• _WORK REQUIRED_
Where the records below show a line containing "cy_px: -420", start copying; end with the line containing "fx_px: 2895", and copy it too.

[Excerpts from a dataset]

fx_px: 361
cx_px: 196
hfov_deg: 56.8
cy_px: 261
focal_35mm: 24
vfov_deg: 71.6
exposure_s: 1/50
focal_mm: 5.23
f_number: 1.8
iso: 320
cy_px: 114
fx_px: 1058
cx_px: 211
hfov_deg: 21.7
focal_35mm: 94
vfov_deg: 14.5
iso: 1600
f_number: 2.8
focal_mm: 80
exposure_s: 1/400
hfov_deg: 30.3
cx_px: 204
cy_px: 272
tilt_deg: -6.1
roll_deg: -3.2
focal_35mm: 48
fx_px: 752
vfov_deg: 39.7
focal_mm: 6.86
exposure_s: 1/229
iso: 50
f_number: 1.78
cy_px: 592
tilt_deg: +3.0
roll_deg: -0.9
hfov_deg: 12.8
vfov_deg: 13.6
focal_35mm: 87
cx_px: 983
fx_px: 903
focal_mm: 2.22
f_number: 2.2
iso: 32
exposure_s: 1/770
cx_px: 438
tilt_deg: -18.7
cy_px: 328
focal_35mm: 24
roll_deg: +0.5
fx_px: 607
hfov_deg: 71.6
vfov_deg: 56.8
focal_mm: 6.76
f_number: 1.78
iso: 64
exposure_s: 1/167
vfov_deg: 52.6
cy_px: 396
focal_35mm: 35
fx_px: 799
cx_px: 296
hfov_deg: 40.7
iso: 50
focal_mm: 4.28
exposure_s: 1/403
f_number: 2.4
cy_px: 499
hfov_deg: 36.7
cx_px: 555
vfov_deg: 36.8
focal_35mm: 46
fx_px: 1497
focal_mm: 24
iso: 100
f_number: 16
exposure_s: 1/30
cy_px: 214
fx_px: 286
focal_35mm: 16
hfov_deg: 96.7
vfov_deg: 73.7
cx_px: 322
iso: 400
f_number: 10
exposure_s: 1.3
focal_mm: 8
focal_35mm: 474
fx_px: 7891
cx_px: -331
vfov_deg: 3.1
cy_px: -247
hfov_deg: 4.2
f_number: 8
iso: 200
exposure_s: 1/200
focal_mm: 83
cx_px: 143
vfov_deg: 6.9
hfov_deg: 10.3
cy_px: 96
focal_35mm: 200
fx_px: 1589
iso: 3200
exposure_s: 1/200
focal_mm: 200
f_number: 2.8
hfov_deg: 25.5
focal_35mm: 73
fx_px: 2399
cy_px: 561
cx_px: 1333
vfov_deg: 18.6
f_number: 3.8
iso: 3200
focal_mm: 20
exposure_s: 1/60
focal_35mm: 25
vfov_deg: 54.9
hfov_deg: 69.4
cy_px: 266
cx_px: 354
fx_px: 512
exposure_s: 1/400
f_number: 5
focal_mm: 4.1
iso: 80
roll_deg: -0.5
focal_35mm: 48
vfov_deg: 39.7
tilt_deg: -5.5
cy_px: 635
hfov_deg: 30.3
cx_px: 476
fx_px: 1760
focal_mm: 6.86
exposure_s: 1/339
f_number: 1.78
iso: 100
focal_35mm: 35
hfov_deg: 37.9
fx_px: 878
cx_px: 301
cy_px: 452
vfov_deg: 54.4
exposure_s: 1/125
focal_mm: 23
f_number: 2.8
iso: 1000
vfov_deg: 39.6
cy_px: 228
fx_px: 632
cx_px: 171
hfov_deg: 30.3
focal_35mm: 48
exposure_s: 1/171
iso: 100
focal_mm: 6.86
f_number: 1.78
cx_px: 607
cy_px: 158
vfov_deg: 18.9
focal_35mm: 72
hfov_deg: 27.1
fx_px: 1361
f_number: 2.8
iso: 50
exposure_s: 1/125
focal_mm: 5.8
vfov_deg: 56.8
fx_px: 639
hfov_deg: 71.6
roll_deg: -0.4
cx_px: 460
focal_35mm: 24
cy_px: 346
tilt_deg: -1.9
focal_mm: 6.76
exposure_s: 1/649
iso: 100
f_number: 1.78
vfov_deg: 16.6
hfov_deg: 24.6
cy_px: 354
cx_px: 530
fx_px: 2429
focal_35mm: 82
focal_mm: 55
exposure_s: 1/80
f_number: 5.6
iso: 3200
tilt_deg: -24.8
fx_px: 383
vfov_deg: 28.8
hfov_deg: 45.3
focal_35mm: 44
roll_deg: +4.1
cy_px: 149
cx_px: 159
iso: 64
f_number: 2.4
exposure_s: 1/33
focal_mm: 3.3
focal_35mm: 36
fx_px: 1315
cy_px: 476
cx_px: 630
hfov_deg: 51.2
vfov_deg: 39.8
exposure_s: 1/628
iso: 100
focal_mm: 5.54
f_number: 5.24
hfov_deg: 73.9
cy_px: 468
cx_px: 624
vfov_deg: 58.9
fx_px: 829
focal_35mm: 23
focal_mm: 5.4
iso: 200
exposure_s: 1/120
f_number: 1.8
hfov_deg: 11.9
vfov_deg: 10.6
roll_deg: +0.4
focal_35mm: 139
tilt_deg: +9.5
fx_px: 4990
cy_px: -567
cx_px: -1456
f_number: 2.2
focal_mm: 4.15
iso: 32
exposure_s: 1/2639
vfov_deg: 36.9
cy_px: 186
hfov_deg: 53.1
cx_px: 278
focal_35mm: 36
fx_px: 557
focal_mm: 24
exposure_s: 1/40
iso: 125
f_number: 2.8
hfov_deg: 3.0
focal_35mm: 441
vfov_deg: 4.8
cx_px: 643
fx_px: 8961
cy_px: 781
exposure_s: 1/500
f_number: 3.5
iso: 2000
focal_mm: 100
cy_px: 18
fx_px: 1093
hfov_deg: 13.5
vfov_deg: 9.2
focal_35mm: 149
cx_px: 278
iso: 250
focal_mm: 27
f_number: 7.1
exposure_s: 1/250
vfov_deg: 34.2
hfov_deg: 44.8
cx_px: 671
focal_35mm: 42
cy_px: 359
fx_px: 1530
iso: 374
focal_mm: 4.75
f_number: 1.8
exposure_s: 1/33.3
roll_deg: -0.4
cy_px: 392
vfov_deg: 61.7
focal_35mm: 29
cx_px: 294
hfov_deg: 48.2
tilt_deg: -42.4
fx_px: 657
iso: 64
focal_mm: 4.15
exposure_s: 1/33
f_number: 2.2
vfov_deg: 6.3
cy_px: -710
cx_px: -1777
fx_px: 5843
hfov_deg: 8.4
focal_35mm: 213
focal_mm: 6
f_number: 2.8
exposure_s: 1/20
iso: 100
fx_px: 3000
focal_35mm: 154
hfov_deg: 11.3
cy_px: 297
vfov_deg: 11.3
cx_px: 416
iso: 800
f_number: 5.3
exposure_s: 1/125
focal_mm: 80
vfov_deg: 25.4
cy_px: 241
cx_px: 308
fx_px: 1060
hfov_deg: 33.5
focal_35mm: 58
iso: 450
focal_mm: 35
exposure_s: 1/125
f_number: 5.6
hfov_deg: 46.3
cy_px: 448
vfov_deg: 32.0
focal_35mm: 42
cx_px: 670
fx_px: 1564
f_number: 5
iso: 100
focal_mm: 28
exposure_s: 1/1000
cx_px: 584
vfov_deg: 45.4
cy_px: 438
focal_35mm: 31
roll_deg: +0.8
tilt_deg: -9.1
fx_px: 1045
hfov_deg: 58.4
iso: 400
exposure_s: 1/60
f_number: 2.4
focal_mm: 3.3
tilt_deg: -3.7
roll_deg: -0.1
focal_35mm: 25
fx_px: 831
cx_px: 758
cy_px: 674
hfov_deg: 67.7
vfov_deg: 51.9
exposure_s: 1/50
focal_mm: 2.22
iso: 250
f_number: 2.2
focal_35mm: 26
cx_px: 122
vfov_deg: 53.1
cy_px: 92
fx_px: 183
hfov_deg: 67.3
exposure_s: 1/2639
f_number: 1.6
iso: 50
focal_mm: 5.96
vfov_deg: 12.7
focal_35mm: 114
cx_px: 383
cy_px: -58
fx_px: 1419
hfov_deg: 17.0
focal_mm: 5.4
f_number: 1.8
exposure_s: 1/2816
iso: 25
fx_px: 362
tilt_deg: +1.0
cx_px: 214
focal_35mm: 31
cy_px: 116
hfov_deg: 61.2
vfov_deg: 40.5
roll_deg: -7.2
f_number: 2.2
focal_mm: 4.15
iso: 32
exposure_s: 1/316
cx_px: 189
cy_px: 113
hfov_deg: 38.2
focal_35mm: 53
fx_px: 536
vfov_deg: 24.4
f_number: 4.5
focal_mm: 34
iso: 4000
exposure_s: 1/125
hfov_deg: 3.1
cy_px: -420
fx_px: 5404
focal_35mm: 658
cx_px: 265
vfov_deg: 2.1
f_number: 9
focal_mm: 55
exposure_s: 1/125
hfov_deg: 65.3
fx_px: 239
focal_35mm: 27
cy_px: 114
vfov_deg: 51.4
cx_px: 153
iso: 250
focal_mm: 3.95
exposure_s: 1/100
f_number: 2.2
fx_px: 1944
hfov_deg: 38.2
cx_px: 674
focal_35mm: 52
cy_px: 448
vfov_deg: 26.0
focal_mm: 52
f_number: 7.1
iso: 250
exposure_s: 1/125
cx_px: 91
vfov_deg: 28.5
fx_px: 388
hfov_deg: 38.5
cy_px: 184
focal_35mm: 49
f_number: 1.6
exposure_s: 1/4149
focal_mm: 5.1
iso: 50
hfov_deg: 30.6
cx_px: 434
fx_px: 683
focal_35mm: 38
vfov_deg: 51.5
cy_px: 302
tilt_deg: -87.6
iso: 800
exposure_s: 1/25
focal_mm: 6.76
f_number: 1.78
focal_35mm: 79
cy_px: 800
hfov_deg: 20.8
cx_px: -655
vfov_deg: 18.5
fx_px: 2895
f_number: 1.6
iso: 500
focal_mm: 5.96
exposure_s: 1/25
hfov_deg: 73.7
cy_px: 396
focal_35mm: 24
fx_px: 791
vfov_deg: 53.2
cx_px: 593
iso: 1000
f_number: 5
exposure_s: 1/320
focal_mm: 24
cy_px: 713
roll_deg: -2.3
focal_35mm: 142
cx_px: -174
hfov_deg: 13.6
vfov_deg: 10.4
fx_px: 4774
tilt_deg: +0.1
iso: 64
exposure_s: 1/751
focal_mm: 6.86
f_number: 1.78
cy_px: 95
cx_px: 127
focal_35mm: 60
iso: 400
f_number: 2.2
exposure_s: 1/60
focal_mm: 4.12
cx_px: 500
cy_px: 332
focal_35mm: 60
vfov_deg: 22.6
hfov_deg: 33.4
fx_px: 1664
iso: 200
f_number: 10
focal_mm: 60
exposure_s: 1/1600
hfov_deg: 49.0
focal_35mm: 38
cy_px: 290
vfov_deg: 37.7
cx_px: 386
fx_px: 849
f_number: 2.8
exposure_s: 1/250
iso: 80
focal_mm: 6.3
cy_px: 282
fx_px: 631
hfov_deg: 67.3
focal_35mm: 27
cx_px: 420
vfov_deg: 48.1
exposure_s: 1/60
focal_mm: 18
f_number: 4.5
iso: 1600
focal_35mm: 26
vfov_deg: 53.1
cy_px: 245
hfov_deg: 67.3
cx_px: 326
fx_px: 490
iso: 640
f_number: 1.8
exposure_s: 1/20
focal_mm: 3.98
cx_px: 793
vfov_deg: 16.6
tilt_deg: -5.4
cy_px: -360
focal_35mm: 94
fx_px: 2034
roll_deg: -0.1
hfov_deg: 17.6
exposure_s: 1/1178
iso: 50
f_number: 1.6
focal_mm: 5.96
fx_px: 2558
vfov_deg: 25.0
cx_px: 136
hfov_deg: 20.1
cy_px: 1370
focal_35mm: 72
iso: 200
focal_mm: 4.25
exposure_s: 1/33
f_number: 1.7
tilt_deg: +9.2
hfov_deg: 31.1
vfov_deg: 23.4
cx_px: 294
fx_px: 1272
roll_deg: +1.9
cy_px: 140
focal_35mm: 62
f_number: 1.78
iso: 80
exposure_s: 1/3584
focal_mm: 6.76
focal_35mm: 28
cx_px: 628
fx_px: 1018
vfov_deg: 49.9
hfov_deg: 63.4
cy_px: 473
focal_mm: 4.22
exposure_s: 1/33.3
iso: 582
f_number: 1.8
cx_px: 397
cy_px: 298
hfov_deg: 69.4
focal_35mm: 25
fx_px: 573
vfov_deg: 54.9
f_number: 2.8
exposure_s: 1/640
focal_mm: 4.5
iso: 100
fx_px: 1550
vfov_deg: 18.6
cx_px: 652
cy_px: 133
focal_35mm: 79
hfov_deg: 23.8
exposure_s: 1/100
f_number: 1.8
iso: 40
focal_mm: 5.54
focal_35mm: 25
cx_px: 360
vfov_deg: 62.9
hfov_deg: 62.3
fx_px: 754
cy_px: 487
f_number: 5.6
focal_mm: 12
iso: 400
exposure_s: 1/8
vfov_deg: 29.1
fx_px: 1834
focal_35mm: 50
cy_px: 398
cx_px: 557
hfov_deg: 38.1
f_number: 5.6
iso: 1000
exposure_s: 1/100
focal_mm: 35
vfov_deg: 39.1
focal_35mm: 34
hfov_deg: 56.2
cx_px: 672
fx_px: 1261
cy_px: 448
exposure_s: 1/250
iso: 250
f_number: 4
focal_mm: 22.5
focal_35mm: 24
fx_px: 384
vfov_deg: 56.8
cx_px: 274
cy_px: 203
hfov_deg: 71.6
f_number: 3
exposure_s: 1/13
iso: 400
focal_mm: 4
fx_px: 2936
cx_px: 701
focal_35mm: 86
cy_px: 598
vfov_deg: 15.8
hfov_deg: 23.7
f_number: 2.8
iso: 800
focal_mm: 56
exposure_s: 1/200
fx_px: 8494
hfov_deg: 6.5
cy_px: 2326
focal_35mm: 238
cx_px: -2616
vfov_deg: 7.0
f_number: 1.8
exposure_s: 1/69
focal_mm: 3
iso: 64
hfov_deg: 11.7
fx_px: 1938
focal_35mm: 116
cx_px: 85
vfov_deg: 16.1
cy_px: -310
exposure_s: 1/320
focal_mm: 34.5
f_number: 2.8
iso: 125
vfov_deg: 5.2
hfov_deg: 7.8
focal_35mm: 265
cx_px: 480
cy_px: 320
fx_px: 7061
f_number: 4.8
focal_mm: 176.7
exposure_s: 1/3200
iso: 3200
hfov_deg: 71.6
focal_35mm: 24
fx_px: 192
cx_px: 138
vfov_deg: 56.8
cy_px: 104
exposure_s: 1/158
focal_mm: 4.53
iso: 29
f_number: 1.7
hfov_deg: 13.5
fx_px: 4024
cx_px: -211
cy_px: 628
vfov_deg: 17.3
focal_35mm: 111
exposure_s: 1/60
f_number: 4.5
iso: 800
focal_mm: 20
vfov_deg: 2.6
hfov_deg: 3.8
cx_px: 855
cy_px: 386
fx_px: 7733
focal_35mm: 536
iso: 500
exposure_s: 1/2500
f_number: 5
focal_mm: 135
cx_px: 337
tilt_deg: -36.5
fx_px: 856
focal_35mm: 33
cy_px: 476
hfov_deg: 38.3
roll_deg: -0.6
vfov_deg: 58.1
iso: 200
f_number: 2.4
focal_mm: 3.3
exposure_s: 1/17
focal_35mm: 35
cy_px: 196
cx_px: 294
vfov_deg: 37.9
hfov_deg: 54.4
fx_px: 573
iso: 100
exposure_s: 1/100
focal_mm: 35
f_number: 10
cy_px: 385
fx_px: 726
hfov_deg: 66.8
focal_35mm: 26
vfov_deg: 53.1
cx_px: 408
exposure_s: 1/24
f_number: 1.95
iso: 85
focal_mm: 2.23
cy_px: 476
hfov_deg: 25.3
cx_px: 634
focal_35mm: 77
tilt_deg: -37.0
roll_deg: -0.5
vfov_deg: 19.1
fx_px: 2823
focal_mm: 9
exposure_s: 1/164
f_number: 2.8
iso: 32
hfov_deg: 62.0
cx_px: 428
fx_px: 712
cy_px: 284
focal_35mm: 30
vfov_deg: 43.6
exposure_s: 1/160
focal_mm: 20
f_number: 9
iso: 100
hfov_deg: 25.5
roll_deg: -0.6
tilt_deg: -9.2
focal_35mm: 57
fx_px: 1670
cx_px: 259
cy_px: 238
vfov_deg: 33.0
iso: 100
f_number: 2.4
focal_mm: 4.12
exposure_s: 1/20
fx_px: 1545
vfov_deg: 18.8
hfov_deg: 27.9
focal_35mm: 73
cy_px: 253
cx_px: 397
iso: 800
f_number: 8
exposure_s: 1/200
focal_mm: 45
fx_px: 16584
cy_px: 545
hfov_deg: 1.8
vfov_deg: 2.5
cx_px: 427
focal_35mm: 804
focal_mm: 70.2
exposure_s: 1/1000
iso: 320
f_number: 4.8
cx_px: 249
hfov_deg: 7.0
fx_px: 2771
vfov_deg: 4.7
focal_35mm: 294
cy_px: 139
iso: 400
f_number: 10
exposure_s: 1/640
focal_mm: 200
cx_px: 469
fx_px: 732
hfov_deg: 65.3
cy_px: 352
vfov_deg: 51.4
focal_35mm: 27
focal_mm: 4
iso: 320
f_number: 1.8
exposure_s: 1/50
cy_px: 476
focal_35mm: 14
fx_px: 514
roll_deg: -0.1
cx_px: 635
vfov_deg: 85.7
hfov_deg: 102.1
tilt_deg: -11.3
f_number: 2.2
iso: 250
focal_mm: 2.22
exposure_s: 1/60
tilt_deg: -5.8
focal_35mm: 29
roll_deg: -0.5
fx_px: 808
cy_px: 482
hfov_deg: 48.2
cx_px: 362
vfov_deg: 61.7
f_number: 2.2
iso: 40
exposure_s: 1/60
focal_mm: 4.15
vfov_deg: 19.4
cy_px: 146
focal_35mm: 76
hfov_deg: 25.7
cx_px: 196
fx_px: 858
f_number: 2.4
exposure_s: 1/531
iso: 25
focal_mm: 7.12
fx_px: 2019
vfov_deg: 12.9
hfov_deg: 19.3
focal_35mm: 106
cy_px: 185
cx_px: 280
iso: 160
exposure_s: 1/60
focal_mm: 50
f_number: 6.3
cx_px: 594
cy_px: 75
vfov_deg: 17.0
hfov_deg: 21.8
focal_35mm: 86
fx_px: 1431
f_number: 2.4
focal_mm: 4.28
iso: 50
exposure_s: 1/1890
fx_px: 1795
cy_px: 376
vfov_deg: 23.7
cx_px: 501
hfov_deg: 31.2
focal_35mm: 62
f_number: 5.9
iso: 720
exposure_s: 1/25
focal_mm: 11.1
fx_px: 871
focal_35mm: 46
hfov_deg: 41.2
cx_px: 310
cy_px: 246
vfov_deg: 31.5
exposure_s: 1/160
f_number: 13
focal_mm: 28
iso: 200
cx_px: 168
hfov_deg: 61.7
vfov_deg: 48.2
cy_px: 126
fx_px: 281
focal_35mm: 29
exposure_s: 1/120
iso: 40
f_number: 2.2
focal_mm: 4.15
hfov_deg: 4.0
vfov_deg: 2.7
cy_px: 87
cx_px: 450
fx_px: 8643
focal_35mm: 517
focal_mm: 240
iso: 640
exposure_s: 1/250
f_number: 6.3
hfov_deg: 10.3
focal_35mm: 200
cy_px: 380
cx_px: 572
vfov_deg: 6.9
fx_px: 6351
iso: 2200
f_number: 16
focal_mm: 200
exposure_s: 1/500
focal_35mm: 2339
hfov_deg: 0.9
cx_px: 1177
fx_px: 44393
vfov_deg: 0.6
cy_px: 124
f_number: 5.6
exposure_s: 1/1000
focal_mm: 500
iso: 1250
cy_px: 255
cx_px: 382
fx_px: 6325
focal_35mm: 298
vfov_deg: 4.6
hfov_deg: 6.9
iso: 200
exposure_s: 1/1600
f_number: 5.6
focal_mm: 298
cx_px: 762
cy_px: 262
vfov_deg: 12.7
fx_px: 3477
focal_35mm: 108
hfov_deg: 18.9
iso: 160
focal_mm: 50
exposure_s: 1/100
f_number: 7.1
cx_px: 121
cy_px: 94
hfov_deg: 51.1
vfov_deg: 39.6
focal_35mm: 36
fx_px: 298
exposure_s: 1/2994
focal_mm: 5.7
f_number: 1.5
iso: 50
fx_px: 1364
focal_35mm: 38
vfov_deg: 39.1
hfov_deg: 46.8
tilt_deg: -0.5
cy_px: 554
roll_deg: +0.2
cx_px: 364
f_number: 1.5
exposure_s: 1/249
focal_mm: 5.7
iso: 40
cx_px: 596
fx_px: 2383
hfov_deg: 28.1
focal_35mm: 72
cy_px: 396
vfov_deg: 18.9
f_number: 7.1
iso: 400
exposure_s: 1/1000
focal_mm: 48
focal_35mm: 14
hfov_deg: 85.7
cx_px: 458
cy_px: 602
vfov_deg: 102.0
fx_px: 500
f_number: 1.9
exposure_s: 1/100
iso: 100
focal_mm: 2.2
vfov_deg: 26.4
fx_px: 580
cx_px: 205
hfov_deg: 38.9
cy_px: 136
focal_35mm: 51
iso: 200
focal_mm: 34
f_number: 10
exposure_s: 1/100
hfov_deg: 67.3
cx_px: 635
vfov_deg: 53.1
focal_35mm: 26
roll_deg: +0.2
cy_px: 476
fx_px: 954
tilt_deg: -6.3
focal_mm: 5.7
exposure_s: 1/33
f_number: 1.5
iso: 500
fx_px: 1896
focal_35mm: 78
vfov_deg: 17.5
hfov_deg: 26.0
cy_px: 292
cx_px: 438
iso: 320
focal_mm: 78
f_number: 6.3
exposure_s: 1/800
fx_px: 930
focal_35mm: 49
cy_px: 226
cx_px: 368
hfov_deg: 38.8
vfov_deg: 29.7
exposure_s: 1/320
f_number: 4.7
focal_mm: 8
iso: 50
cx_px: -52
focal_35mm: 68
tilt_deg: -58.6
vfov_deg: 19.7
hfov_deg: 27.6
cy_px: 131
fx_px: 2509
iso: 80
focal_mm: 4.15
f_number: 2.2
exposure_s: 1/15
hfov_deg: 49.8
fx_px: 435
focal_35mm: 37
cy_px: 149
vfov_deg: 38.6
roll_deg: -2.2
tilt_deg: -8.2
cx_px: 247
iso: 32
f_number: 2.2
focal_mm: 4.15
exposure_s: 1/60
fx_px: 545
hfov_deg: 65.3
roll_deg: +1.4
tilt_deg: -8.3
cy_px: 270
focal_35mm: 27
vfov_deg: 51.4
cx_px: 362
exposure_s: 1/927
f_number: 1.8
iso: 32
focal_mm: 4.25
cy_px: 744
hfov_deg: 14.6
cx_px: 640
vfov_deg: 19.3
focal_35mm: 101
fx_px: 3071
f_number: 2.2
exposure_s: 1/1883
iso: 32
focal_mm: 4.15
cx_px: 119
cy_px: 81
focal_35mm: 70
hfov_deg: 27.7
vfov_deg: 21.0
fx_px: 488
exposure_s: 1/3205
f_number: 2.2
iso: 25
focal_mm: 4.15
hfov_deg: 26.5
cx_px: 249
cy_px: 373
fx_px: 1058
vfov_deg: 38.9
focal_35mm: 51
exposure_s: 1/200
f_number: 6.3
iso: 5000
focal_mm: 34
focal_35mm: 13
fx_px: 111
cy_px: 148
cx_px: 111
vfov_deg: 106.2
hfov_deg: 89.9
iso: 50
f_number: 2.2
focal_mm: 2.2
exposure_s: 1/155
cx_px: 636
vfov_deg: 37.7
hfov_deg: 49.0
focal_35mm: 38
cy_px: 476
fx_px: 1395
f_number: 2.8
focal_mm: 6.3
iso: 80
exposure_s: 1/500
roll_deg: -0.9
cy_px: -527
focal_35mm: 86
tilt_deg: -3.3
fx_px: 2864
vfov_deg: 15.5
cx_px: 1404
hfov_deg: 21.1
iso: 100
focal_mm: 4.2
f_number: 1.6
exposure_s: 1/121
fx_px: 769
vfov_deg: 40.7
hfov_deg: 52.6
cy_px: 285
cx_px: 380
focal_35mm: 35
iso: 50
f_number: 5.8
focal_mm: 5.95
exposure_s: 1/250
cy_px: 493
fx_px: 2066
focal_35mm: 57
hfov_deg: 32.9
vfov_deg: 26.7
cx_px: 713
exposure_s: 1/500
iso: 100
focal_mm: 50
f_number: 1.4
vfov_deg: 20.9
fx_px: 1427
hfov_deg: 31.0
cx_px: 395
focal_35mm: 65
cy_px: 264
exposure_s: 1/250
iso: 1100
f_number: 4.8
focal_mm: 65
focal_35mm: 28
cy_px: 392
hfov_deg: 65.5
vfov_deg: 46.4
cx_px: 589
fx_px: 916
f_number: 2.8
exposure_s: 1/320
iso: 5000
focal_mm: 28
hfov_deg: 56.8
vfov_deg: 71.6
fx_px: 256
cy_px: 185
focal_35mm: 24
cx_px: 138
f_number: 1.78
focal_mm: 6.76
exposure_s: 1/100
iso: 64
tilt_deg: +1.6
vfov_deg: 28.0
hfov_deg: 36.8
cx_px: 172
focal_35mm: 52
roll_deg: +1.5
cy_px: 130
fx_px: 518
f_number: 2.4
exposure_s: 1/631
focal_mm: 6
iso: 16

• _ANSWER FOR THE TASK_
cy_px: -420
fx_px: 5404
focal_35mm: 658
cx_px: 265
vfov_deg: 2.1
f_number: 9
focal_mm: 55
exposure_s: 1/125
hfov_deg: 65.3
fx_px: 239
focal_35mm: 27
cy_px: 114
vfov_deg: 51.4
cx_px: 153
iso: 250
focal_mm: 3.95
exposure_s: 1/100
f_number: 2.2
fx_px: 1944
hfov_deg: 38.2
cx_px: 674
focal_35mm: 52
cy_px: 448
vfov_deg: 26.0
focal_mm: 52
f_number: 7.1
iso: 250
exposure_s: 1/125
cx_px: 91
vfov_deg: 28.5
fx_px: 388
hfov_deg: 38.5
cy_px: 184
focal_35mm: 49
f_number: 1.6
exposure_s: 1/4149
focal_mm: 5.1
iso: 50
hfov_deg: 30.6
cx_px: 434
fx_px: 683
focal_35mm: 38
vfov_deg: 51.5
cy_px: 302
tilt_deg: -87.6
iso: 800
exposure_s: 1/25
focal_mm: 6.76
f_number: 1.78
focal_35mm: 79
cy_px: 800
hfov_deg: 20.8
cx_px: -655
vfov_deg: 18.5
fx_px: 2895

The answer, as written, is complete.